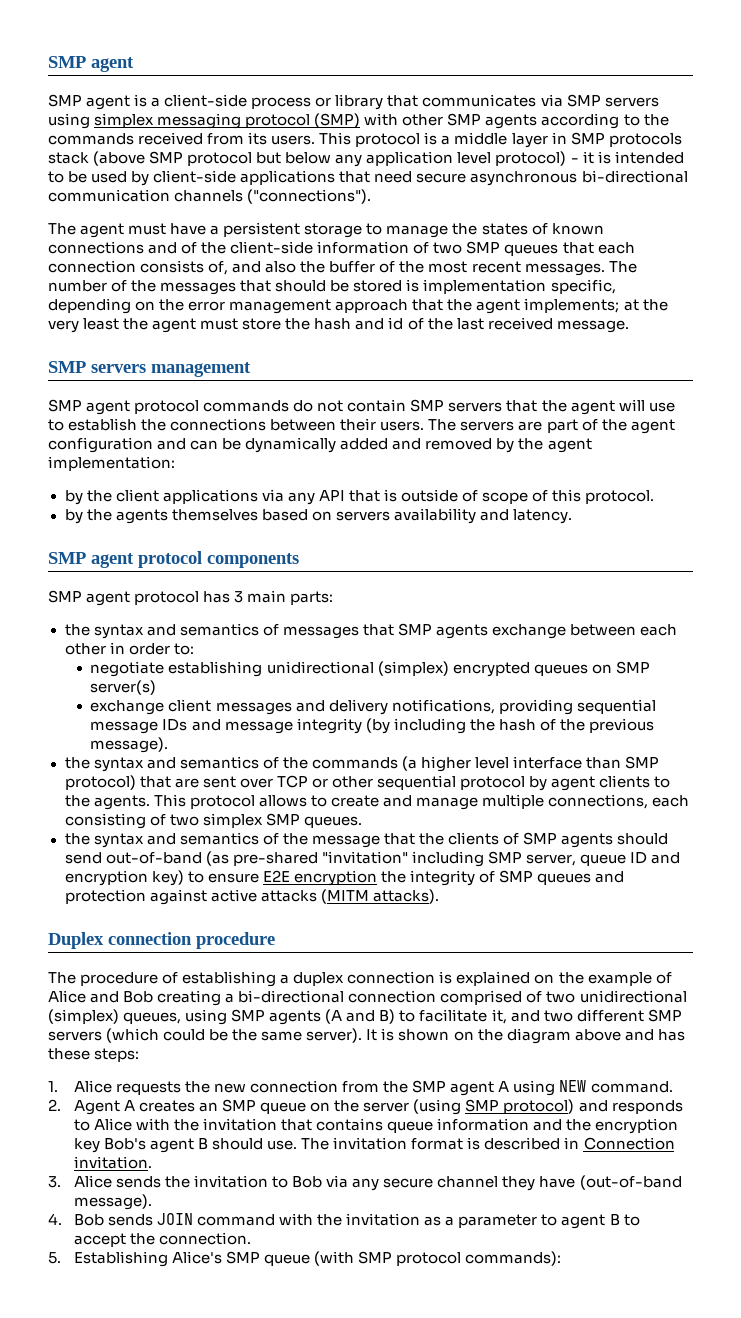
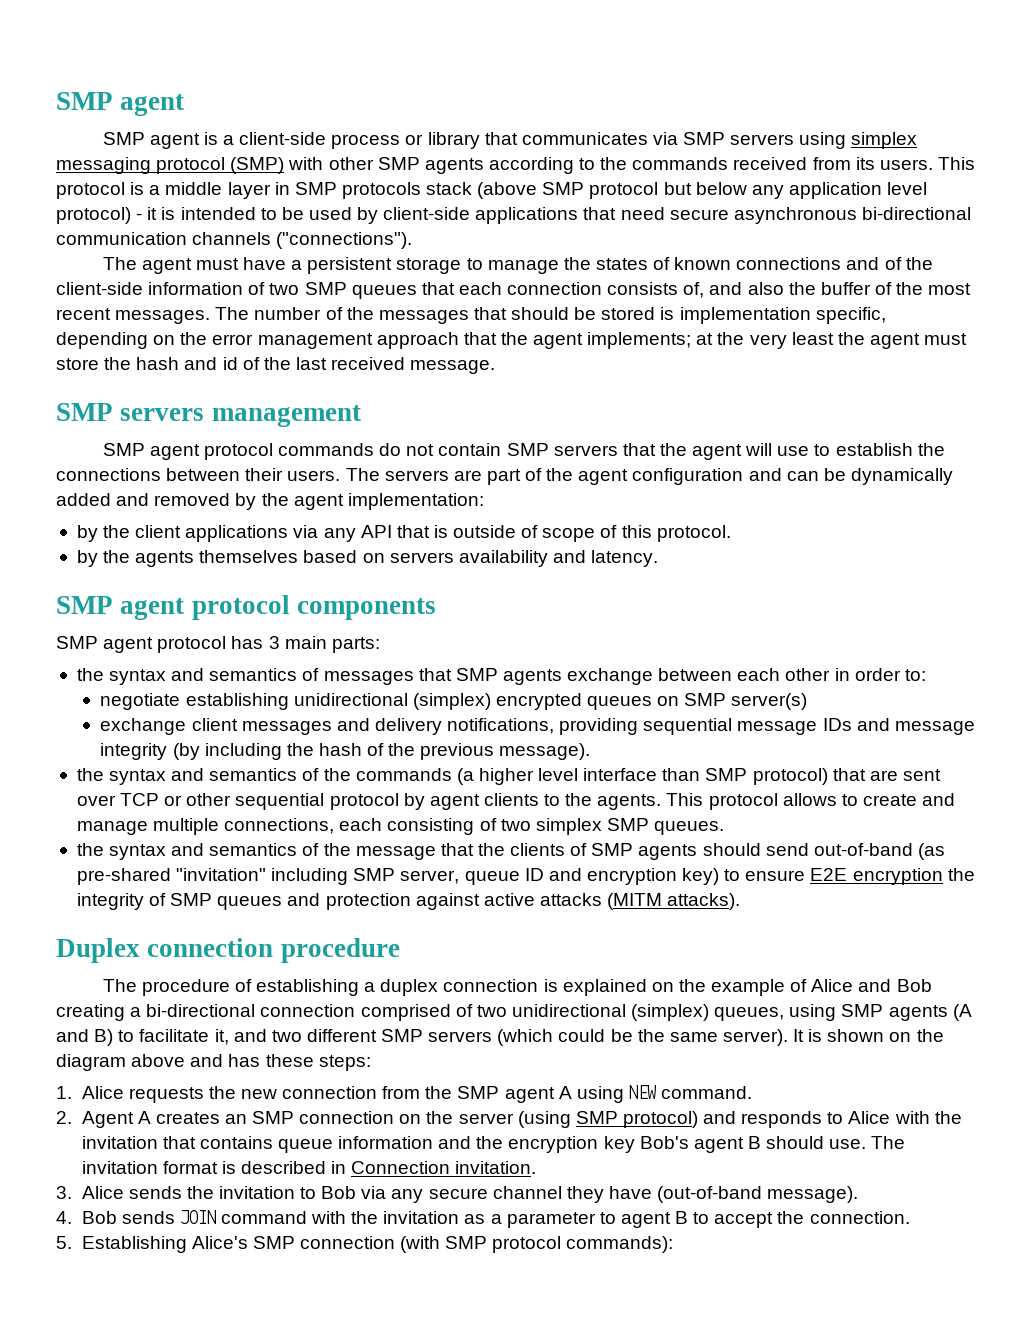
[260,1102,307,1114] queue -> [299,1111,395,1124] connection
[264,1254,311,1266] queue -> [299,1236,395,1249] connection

--

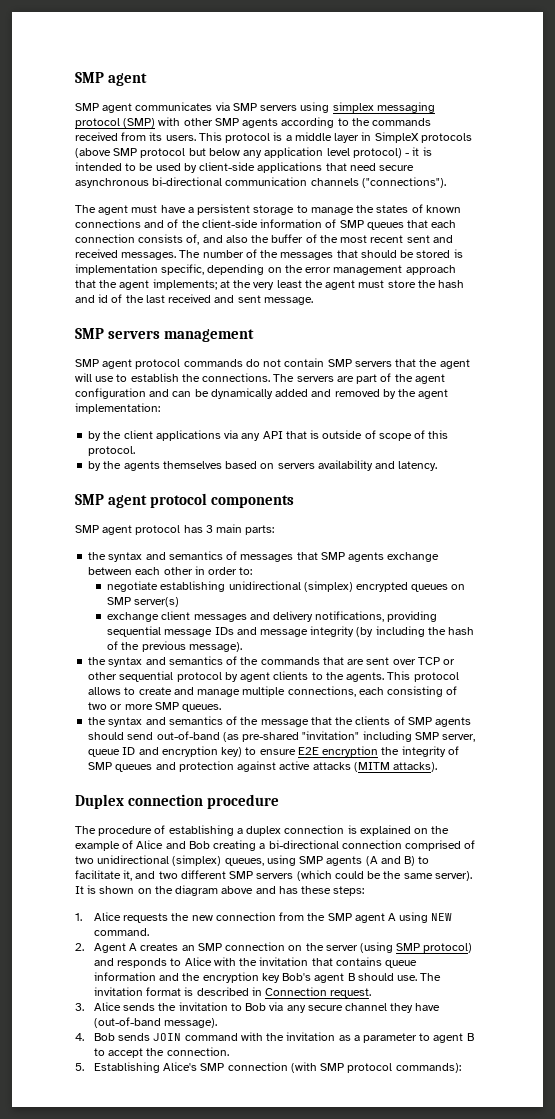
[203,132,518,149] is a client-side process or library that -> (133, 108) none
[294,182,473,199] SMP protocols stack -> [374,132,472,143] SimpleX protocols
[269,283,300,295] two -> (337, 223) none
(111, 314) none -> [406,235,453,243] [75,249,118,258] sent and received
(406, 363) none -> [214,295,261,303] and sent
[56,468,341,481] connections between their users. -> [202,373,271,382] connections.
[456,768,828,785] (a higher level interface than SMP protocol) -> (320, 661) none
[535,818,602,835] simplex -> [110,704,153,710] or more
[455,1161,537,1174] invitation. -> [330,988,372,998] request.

=== EXERCISE PROMPT ===
In the entries above, find the line with "(111, 314) none" and the line with "[455,1161,537,1174] invitation. ->", then restate word for word both of them and every line between, with nothing more.

=== WORKED SOLUTION ===
(111, 314) none -> [406,235,453,243] [75,249,118,258] sent and received
(406, 363) none -> [214,295,261,303] and sent
[56,468,341,481] connections between their users. -> [202,373,271,382] connections.
[456,768,828,785] (a higher level interface than SMP protocol) -> (320, 661) none
[535,818,602,835] simplex -> [110,704,153,710] or more
[455,1161,537,1174] invitation. -> [330,988,372,998] request.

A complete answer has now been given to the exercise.